La prima conseguenza di questo nome è la gioia; la gioia e la riconoscenza per avere ricevuto un nome così. E’ un nome di salvezza; un nome che ci ricorda che siamo importanti per Dio, che gli siamo preziosi, che egli è con noi, che gli siamo fissi nel cuore,e che egli ci salva. Gioia e riconoscenza, dunque, per questo nome!
E’ un nome, poi, che ci impegna. Oggi è il primo gennaio. La Liturgia ha già iniziato l’anno nuovo un mese fa, con la prima domenica d’Avvento, ma l’inizio dell’anno civile, oggi, ci sprona e ci invita ad una vita di impegno; ad una ripresa nel fervore.
San Paolo nella prima lettura ci ha invitati così: “Rinnegate l’empietà e i desideri mondani, vivete con sobrietà, giustizia e pietà in questo mondo, siate il popolo che appartiene a Dio, zelante nelle opere buone”. Anzitutto l’apostolo ci invita a rinnegare l’empietà. Nel testo greco “empietà” è “asébeia”, che propriamente significa “irreligiosità”; è l’atteggiamento di chi vive senza riferirsi a Dio; di chi pensa, progetta, agisce in autonomia da Dio, senza pensare a lui. Questo atteggiamento è del tutto contrario al nostro nome, di noi che a Dio siamo legati fin nel più profondo del nostro essere ed esistere.
Poi l’apostolo invita a rinnegare i desideri mondani. I desideri mondani, quelli che caratterizzano il mondo segnato dall’egoismo, dall’arrivismo, dalla ricerca di se stessi e del piacere a qualunque costo, sviliscono la persona, le danno un nome e una fisionomia tutta diversa da quella bella e nobile che Dio ha pensato per l’uomo. Tali desideri sfigurano l’uomo, e sono da rinnegare, da rifiutare , da rigettare.
L’apostolo poi invita a vivere con sobrietà, con giustizia, con pietà; invita ad essere il popolo che appartiene a Dio. Si appartiene a Dio quando l’appartenenza oggettiva per cui siamo opera delle sue mani e siamo suoi, diventa anche soggettiva, e noi riconosciamo questa appartenenza nostra a Dio, la vogliamo, la desideriamo, la benediciamo, la sentiamo come un dono immenso del Signore; la favoriamo e la viviamo in tutti i modi, cercando in tutti i modi ciò che ci unisce a Dio, ed evitando in tutti i modi ciò che ci separa da lui. Essere un popolo che appartiene a Dio, zelante nelle opere buone, fa parte del nostro nome.

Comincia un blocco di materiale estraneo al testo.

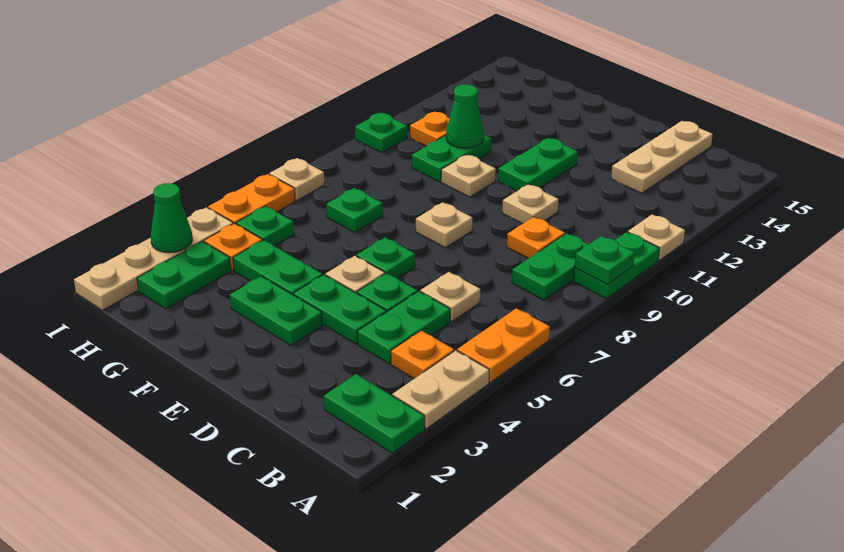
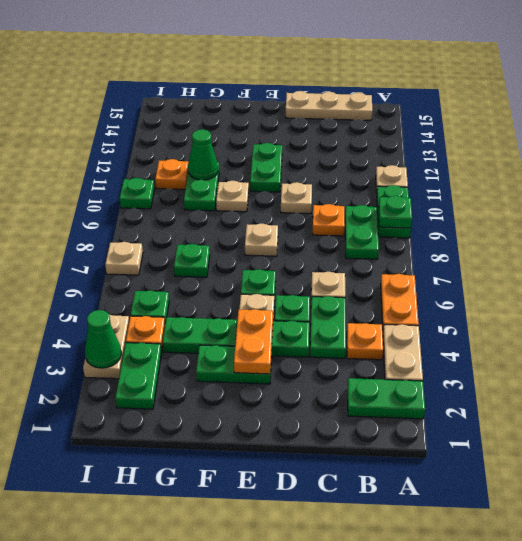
tan plate C13:C15 level 1 -> tan plate B15:D15 level 1
tan plate I1:I4 level 1 -> tan plate I3:I4 level 1
orange plate I5:I6 level 1 -> orange plate E3:E4 level 2

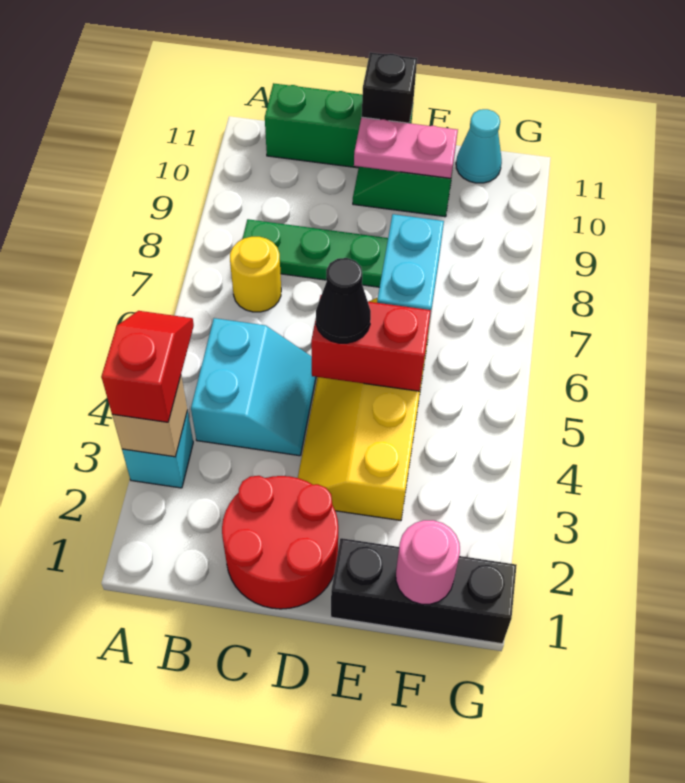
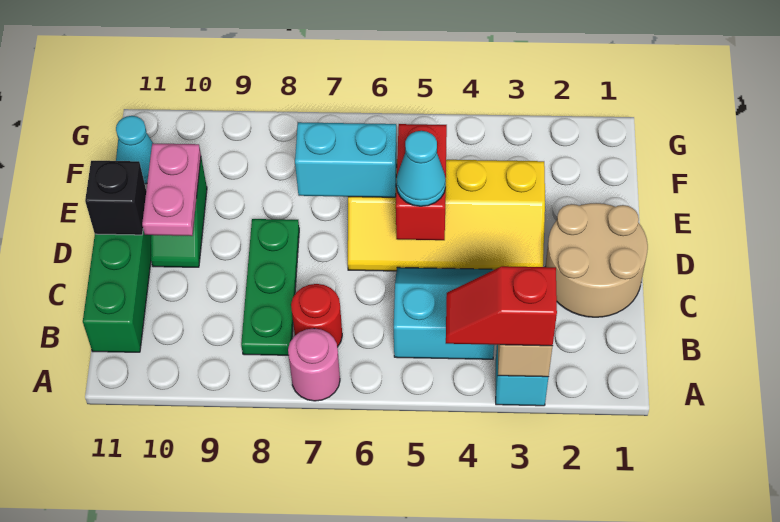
yellow round brick B7 level 1 -> red round brick B7 level 1
red round brick C1:D2 level 1 -> tan round brick C1:D2 level 1
black cone D5 level 3 -> cyan cone D5 level 3
black brick E1:G1 level 1 -> none
pink round brick F1 level 2 -> pink round brick A7 level 1

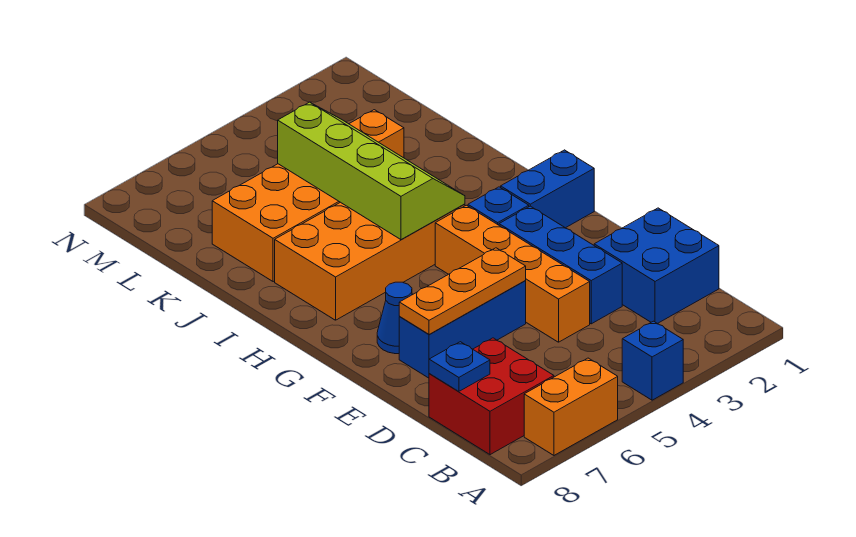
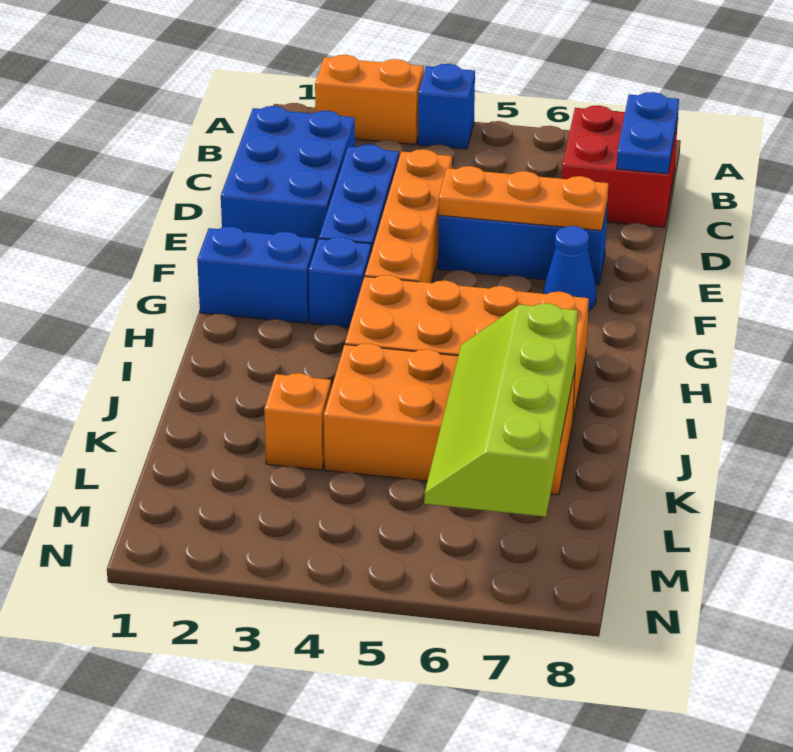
orange brick A6:A7 level 1 -> orange brick A2:A3 level 1
blue brick C1:D2 level 1 -> blue brick C1:E2 level 1
blue plate C8 level 2 -> blue plate B8:C8 level 2
lime slope H4:K5 level 2 top 5 -> lime slope J6:M7 level 2 top 7

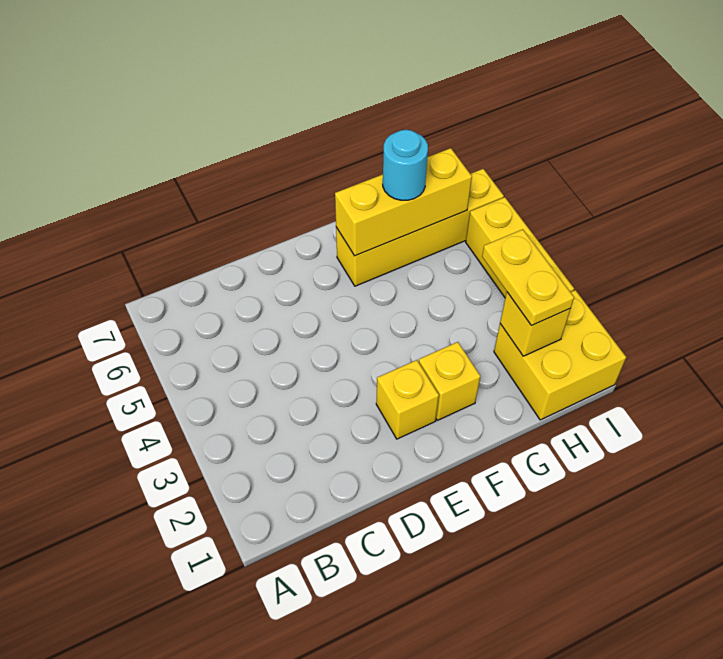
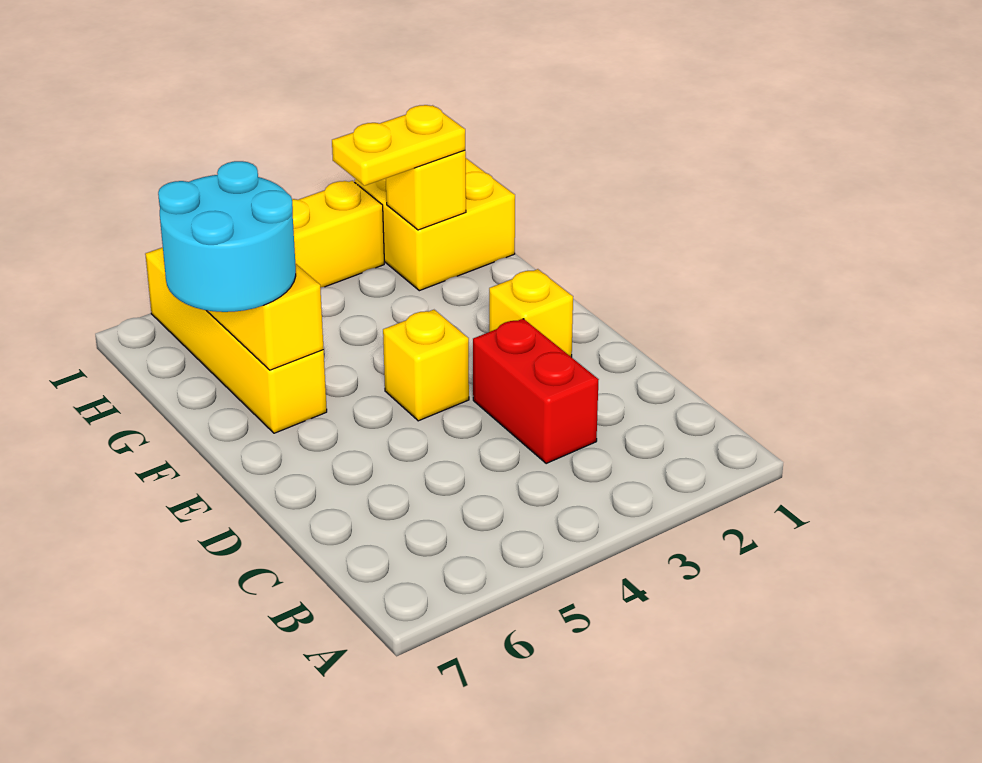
none -> red brick C3:D3 level 1
yellow brick F2 level 1 -> yellow brick E4 level 1
cyan round brick G6 level 3 -> cyan round brick F6:G7 level 3

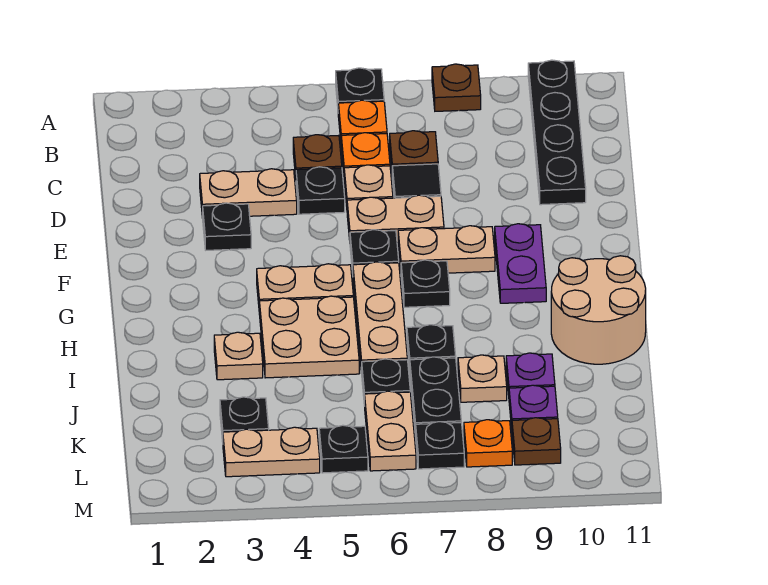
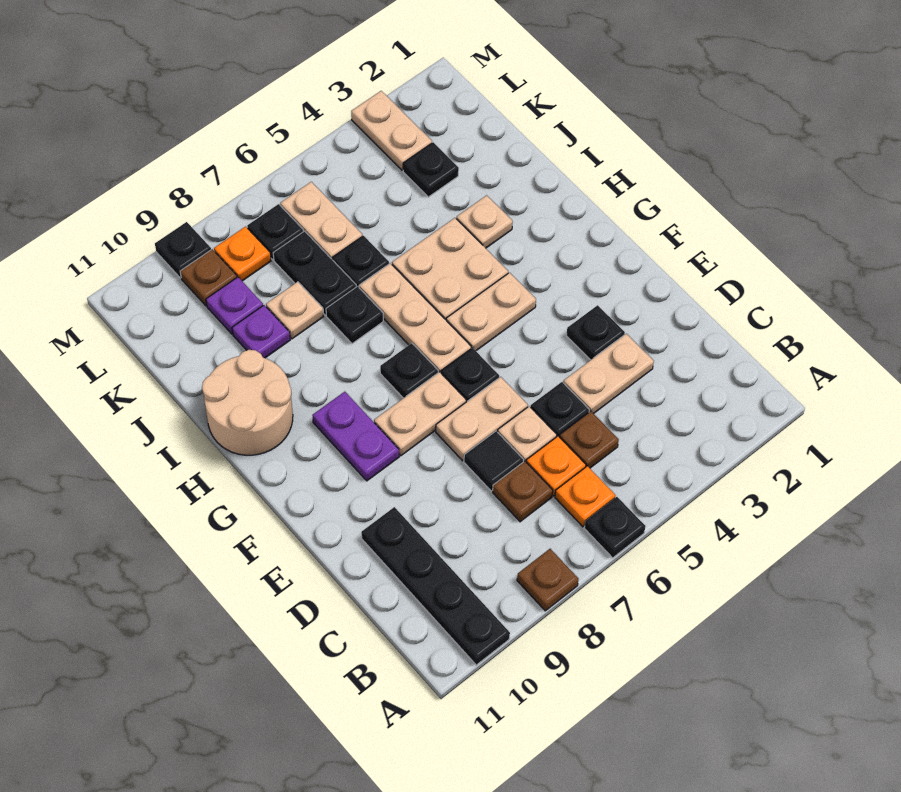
tan plate L3:L4 level 1 -> tan plate L3:M3 level 1
black plate L5 level 1 -> black plate M9 level 1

Abbiamo un anno nuovo davanti a noi, abbiamo tempo; Dio ci concede tempo. Viviamolo in conformità al nostro nome; anzi viviamolo sviluppando il nostro nome, perché sempre più possiamo essere figli di Dio; sempre più possiamo lasciarci redimere dal sangue di Cristo; sempre più possiamo favorire lo Spirito Santo che ci santifica; sempre più possiamo essere tempio e dimora della Santissima Trinità; sempre più possiamo diventare eredi del paradiso; sempre più possiamo imprimere nella nostra vita il nome che Dio ci ha donato.
Ci aiuti il Signore stesso in questa nostra opera.